Home Depot hoping to Summit

SUMMIT COUNTY, Colo. – Home Depot has submitted an application for a 100,000-square-foot The Home Depot store in Silverthorne. The application was incomplete, but it’s possible that the project could be presented to planning commissioners in January or February, reports the Summit Daily News. The newspaper also notes immediate questions from the existing business community about whether the chain franchise will be a good addition to the community.

 

Opponents close to legal victory

PAGOSA SPRINGS, Colo. – Opponents of a major real-estate development adjacent to the Wolf Creek ski area in Southern Colorado may be close to a second significant legal victory.

Earlier this year, Colorado Wild and other groups won a court judgment that found Mineral County’s approval of the 2,600 housing units violated its own procedures. Those groups, including Alamosa-based San Luis Valley Ecosystem Council, also sued the Forest Service, claiming its environmental review was fundamentally illegal in its scope.

The case stretches back nearly 30 years, to a time when the Pitcher family, which owns the ski area, wanted to build lodging at the base. It forged an agreement with Billy Joe “Red” McCombs, who agreed to finance the development work. A land exchange was consummated in the 1980s, providing an island of private land in a sea of federally administered property. No real-estate development currently exists at the ski area.

For the development to occur, however, McCombs needs access roads across the Forest Service property. The Forest Service has authorized those roads, but Colorado Wild says the review process was fundamentally flawed. First, it uncovered evidence of collaborative efforts between the agency and the developer that Colorado Wild says were improper.

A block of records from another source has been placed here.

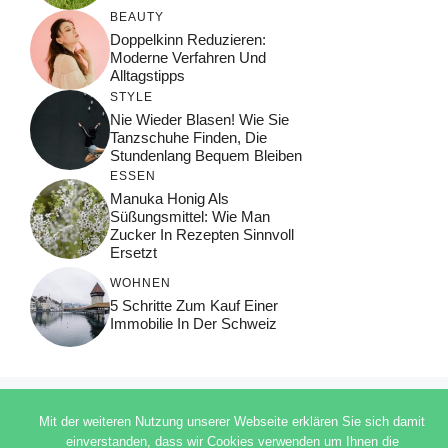
BEAUTY
Doppelkinn Reduzieren:
Moderne Verfahren Und
Alltagstipps
STYLE
Nie Wieder Blasen! Wie Sie
Tanzschuhe Finden, Die
Stundenlang Bequem Bleiben
ESSEN
Manuka Honig Als
Süßungsmittel: Wie Man
Zucker In Rezepten Sinnvoll
Ersetzt
WOHNEN
5 Schritte Zum Kauf Einer
Immobilie In Der Schweiz
Mit der weiteren Nutzung unserer Webseite erklären Sie sich damit
© 2026 ADSIMPLE
einverstanden, dass wir Cookies verwenden um Ihnen die
DATENSCHUTZERKLÄRUNG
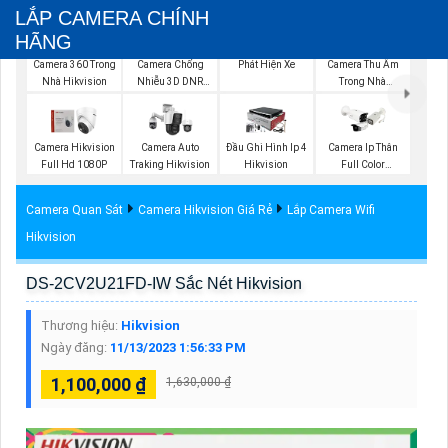
LẮP CAMERA CHÍNH
HÃNG
Lắp Camera Hik
Phát Hiện Xe
Camera 360 Trong
Camera Chống
Camera Thu Âm
Nhà Hikvision
Nhiễu 3D DNR
Trong Nhà
Hikvison
Hikvision
Camera Hikvision
Camera Auto
Đầu Ghi Hình Ip 4
Camera Ip Thân
Full Hd 1080P
Traking Hikvision
Hikvision
Full Color
Hikvision
Camera Quan Sát
Camera Hikvision Giá Rẻ
Lắp Camera Wifi
Hikvision
DS-2CV2U21FD-IW Sắc Nét Hikvision
Thương hiệu:
Hikvision
Ngày đăng:
11/13/2023 1:56:33 PM
1,100,000 ₫
1,630,000 ₫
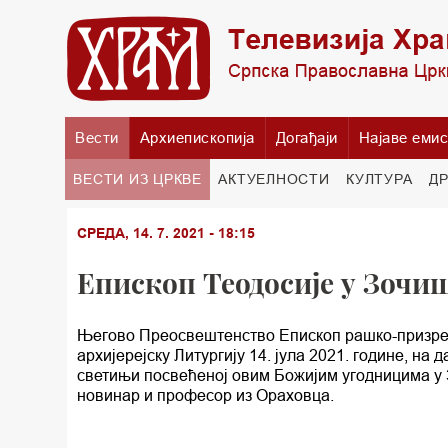
Вести
Архиепископија
Догађаји
Најаве емис
ВЕСТИ ИЗ ЦРКВЕ
АКТУЕЛНОСТИ
КУЛТУРА
Д
СРЕДА, 14. 7. 2021 - 18:15
Епископ Теодосије у Зочиш
Његово Преосвештенство Епископ рашко-призренск
архијерејску Литургију 14. јула 2021. године, на
светињи посвећеној овим Божијим угодницима у 
новинар и професор из Ораховца.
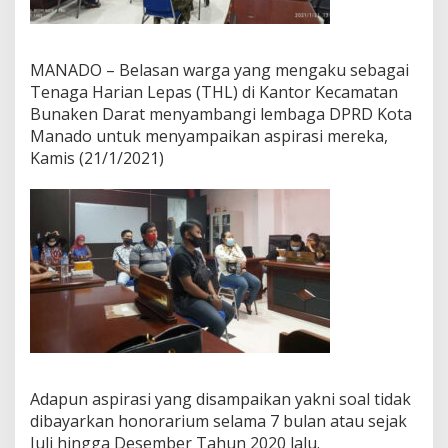
s
i
S
o
MANADO – Belasan warga yang mengaku sebagai
a
Tenaga Harian Lepas (THL) di Kantor Kecamatan
l
Bunaken Darat menyambangi lembaga DPRD Kota
G
Manado untuk menyampaikan aspirasi mereka,
a
j
Kamis (21/1/2021)
i
T
H
L
T
a
k
T
e
r
b
a
y
Adapun aspirasi yang disampaikan yakni soal tidak
a
dibayarkan honorarium selama 7 bulan atau sejak
r
d
Juli hingga Desember Tahun 2020 lalu.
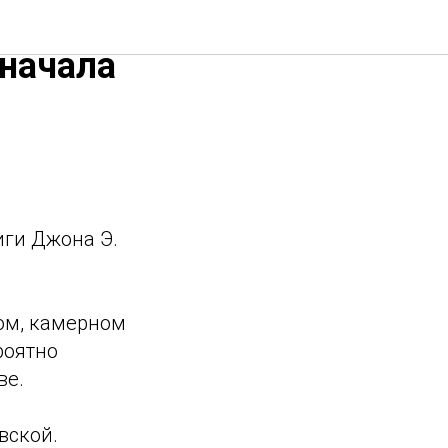
а
 начала
иги Джона Э.
ом, камерном
роятно
ве.
вской.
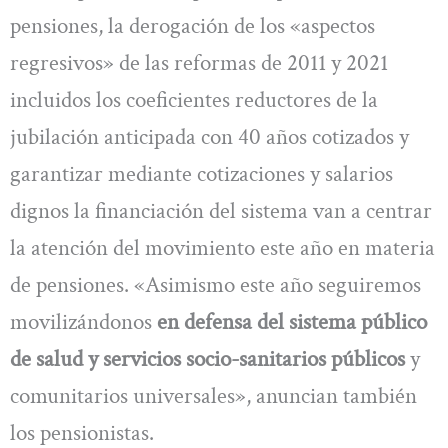
pensiones, la derogación de los «aspectos
regresivos» de las reformas de 2011 y 2021
incluidos los coeficientes reductores de la
jubilación anticipada con 40 años cotizados y
garantizar mediante cotizaciones y salarios
dignos la financiación del sistema van a centrar
la atención del movimiento este año en materia
de pensiones. «Asimismo este año seguiremos
movilizándonos
en defensa del sistema público
de salud y servicios socio-sanitarios públicos
y
comunitarios universales», anuncian también
los pensionistas.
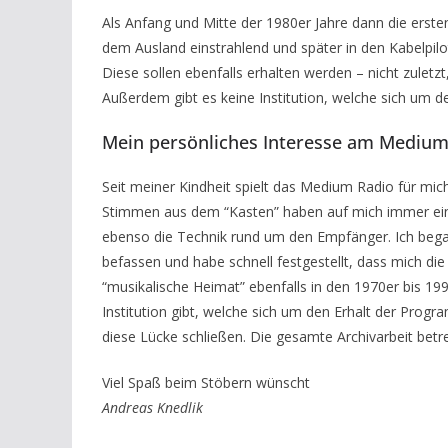
Als Anfang und Mitte der 1980er Jahre dann die ers
dem Ausland einstrahlend und später in den Kabelpil
Diese sollen ebenfalls erhalten werden – nicht zulet
Außerdem gibt es keine Institution, welche sich um 
Mein persönliches Interesse am Medium
Seit meiner Kindheit spielt das Medium Radio für mic
Stimmen aus dem “Kasten” haben auf mich immer ein
ebenso die Technik rund um den Empfänger. Ich bega
befassen und habe schnell festgestellt, dass mich die
“musikalische Heimat” ebenfalls in den 1970er bis 1990
Institution gibt, welche sich um den Erhalt der Prog
diese Lücke schließen. Die gesamte Archivarbeit betrei
Viel Spaß beim Stöbern wünscht
Andreas Knedlik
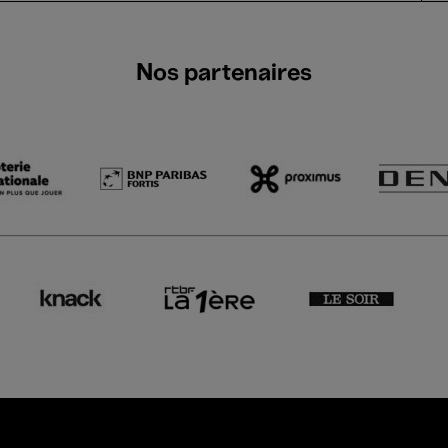
Nos partenaires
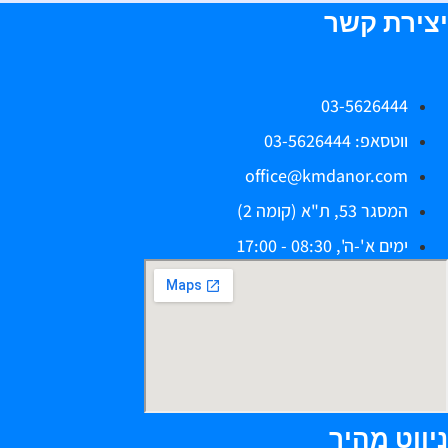
יצירת קשר
03-5626444
ווטסאפ: 03-5626444
office@kmdanor.com
המסגר 53, ת"א (קומה 2)
ימים א'-ה', 08:30 - 17:00
ניווט מהיר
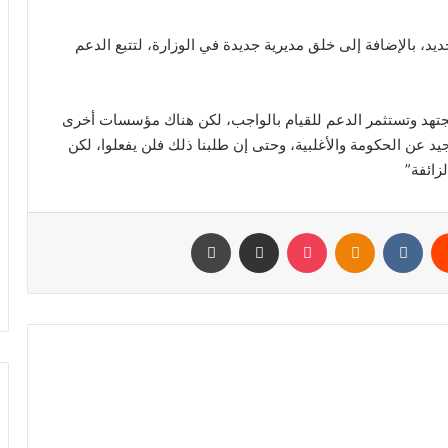
د، بالإضافة إلى خلق مديرية جديدة في الوزارة، لتتبع الدعم
تهد وتستثمر الدعم للقيام بالواجب، لكن هناك مؤسسات أخرى
يد عن الحكومة والأغلبية، وحتى إن طلبنا ذلك فلن يفعلوا، لكن
زائفة”
يست
Odnoklassniki
‫Pocket
مشاركة عبر البريد
طباعة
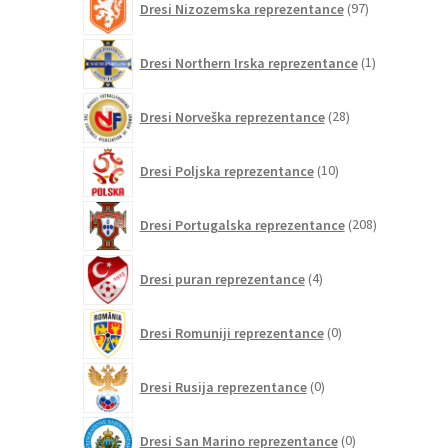
Dresi Nizozemska reprezentance
97
izdelkov
1
Dresi Northern Irska reprezentance
1
izdelek
28
Dresi Norveška reprezentance
28
izdelkov
10
Dresi Poljska reprezentance
10
izdelkov
208
Dresi Portugalska reprezentance
208
izdelkov
4
Dresi puran reprezentance
4
izdelki
0
Dresi Romuniji reprezentance
0
izdelkov
0
Dresi Rusija reprezentance
0
izdelkov
0
Dresi San Marino reprezentance
0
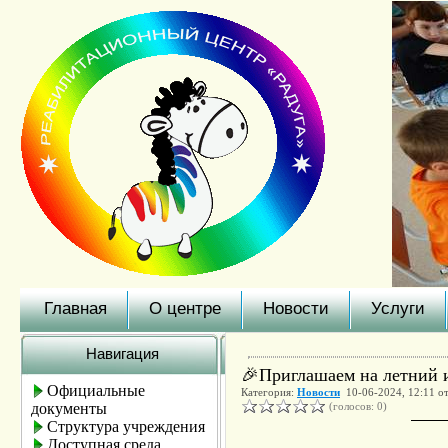
Главная
О центре
Новости
Услуги
Навигация
🎉Приглашаем на летний 
Официальные
Категория:
Новости
10-06-2024, 12:11 о
документы
(голосов: 0)
Структура учреждения
Доступная среда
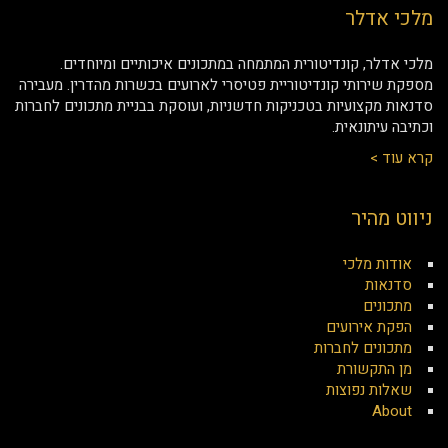
מלכי אדלר
מלכי אדלר, קונדיטורית המתמחה במתכונים איכותיים ומיוחדים.
מספקת שירותי קונדיטוריית פטיסרי לארועים בכשרות מהדרין. מעבירה
סדנאות מקצועיות בטכניקות חדשניות, ועוסקת בבניית מתכונים לחברות
וכתיבה עיתונאית.
קרא עוד >
ניווט מהיר
אודות מלכי
סדנאות
מתכונים
הפקת אירועים
מתכונים לחברות
מן התקשורת
שאלות נפוצות
About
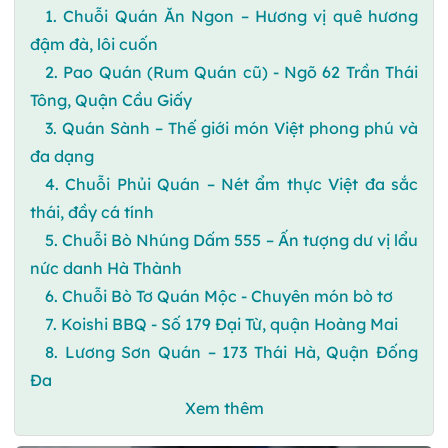
1. Chuỗi Quán Ăn Ngon – Hương vị quê hương
đậm đà, lôi cuốn
2. Pao Quán (Rum Quán cũ) - Ngõ 62 Trần Thái
Tông, Quận Cầu Giấy
3. Quán Sành – Thế giới món Việt phong phú và
đa dạng
4. Chuỗi Phủi Quán – Nét ẩm thực Việt đa sắc
thái, đầy cá tính
5. Chuỗi Bò Nhúng Dấm 555 – Ấn tượng dư vị lẩu
nức danh Hà Thành
6. Chuỗi Bò Tơ Quán Mộc - Chuyên món bò tơ
7. Koishi BBQ - Số 179 Đại Từ, quận Hoàng Mai
8. Lương Sơn Quán – 173 Thái Hà, Quận Đống
Đa
Xem thêm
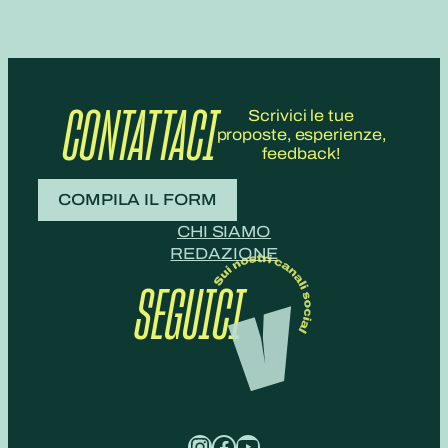
CONTATTACI
Scrivici le tue
proposte, esperienze,
feedback!
COMPILA IL FORM
CHI SIAMO
REDAZIONE
SEGUICI
Instagram
Facebook
YouTube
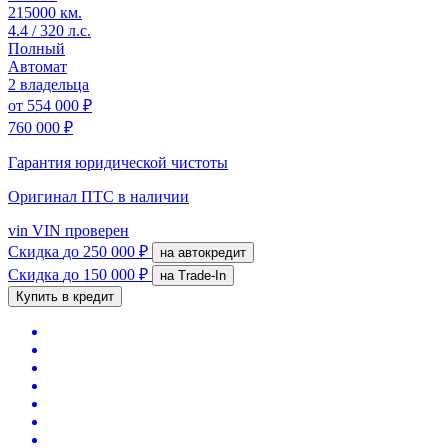
215000 км.
4.4 / 320 л.с.
Полный
Автомат
2 владельца
от
554 000 ₽
760 000 ₽
Гарантия юридической чистоты
Оригинал ПТС
в наличии
vin
VIN проверен
Скидка
до 250 000 ₽
на автокредит
Скидка
до 150 000 ₽
на Trade-In
Купить в кредит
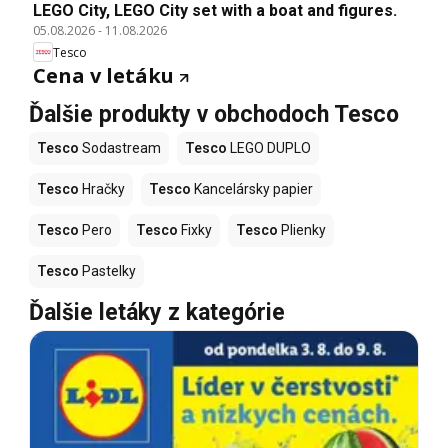
LEGO City, LEGO City set with a boat and figures.
05.08.2026
-
11.08.2026
Tesco
Cena v letáku
Ďalšie produkty v obchodoch Tesco
Tesco
Sodastream
Tesco
LEGO DUPLO
Tesco
Hračky
Tesco
Kancelársky papier
Tesco
Pero
Tesco
Fixky
Tesco
Plienky
Tesco
Pastelky
Ďalšie letáky z kategórie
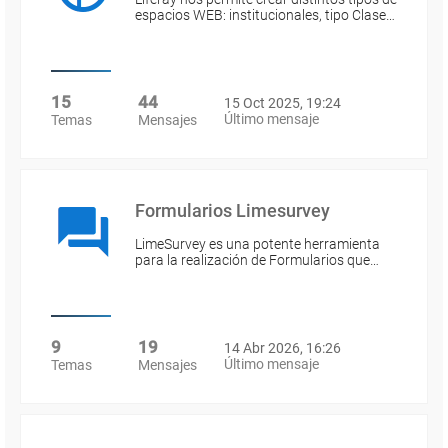
espacios WEB: institucionales, tipo Clase…
15
44
15 Oct 2025, 19:24
Último mensaje
Temas
Mensajes
Formularios Limesurvey
LimeSurvey es una potente herramienta
para la realización de Formularios que…
9
19
14 Abr 2026, 16:26
Último mensaje
Temas
Mensajes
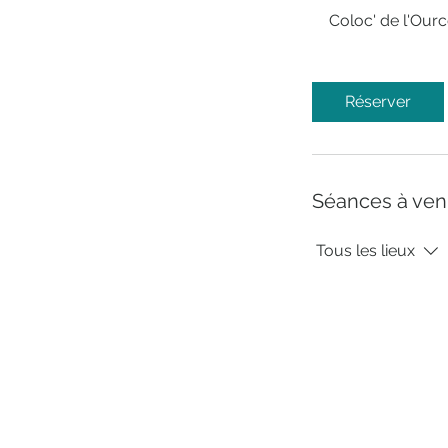
Coloc' de l'Our
Réserver
Séances à ven
Tous les lieux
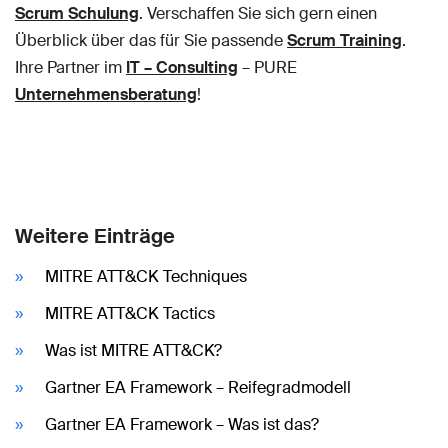
Scrum Schulung
. Verschaffen Sie sich gern einen
Überblick über das für Sie passende
Scrum Training
.
Ihre Partner im
IT – Consulting
– PURE
Unternehmensberatung
!
Weitere Einträge
MITRE ATT&CK Techniques
MITRE ATT&CK Tactics
Was ist MITRE ATT&CK?
Gartner EA Framework – Reifegradmodell
Gartner EA Framework – Was ist das?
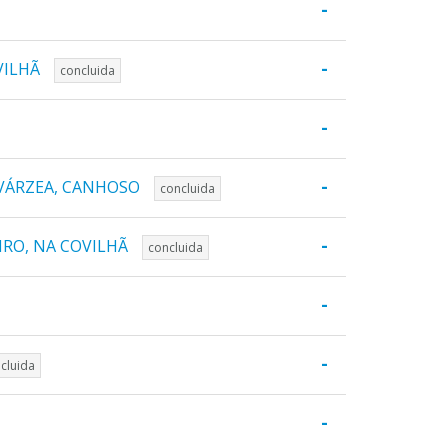
-
-
VILHÃ
concluida
-
-
 VÁRZEA, CANHOSO
concluida
-
IRO, NA COVILHÃ
concluida
-
-
cluida
-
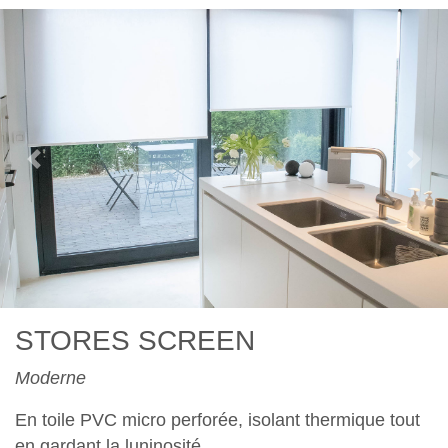
Previous
Nex
STORES SCREEN
Moderne
En toile PVC micro perforée, isolant thermique tout
en gardant la luninosité.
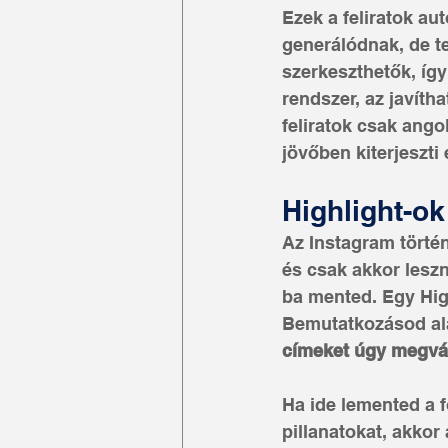
Ezek a feliratok au
generálódnak, de t
szerkeszthetők, így
rendszer, az javítha
feliratok csak ango
jövőben kiterjeszti 
Highlight-ok
Az Instagram törté
és csak akkor lesz
ba mented. Egy Hig
Bemutatkozásod ala
címeket úgy megvála
Ha ide lemented a 
pillanatokat, akkor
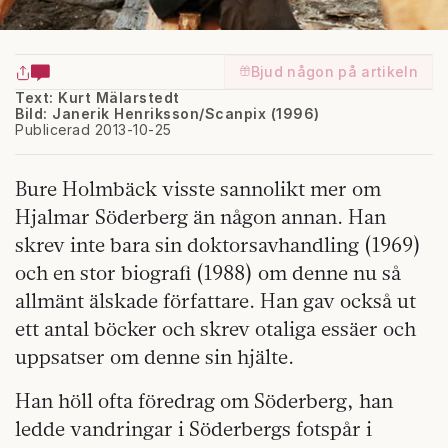
Bjud någon på artikeln
Text: Kurt Mälarstedt
Bild: Janerik Henriksson/Scanpix (1996)
Publicerad 2013-10-25
Bure Holmbäck visste sannolikt mer om
Hjalmar Söderberg än någon annan. Han
skrev inte bara sin doktorsavhandling (1969)
och en stor biografi (1988) om denne nu så
allmänt älskade författare. Han gav också ut
ett antal böcker och skrev otaliga essäer och
uppsatser om denne sin hjälte.
Han höll ofta föredrag om Söderberg, han
ledde vandringar i Söderbergs fotspår i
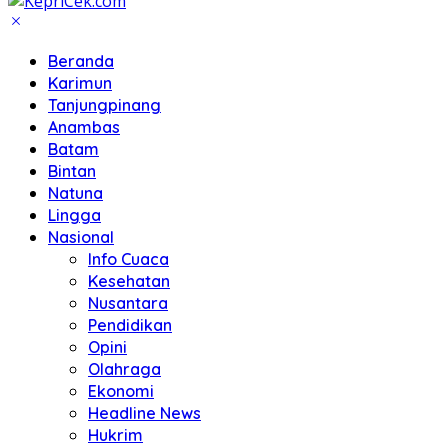
Beranda
Karimun
Tanjungpinang
Anambas
Batam
Bintan
Natuna
Lingga
Nasional
Info Cuaca
Kesehatan
Nusantara
Pendidikan
Opini
Olahraga
Ekonomi
Headline News
Hukrim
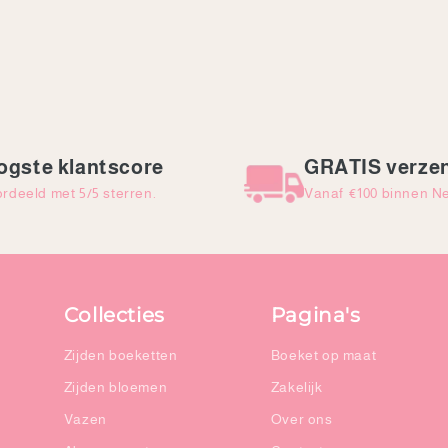
ogste klantscore
GRATIS verze
rdeeld met 5/5 sterren.
Vanaf €100 binnen N
Collecties
Pagina's
Zijden boeketten
Boeket op maat
Zijden bloemen
Zakelijk
Vazen
Over ons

But the environmental impact statement reviewed only impacts of the roads, and not of the real-estate development itself. Colorado Wild says that the real estate cannot occur without the roads, and hence the impacts of the real estate must also be considered.

Ryan Demmy Bidwell, director of Colorado Wild, says no settlement has been reached in the Forest Service case, but confirmed a report in the Durango Herald. “We’re still working on details,” he said. “But in general, I think the Forest Service is coming around to the fact that it doesn’t want to follow this litigation to its conclusion.”

Bidwell said Colorado Wild remains committed to forcing a new EIS that considers the impacts of the real-estate development as “either a direct or indirect effect of the Forest Service decision on access.”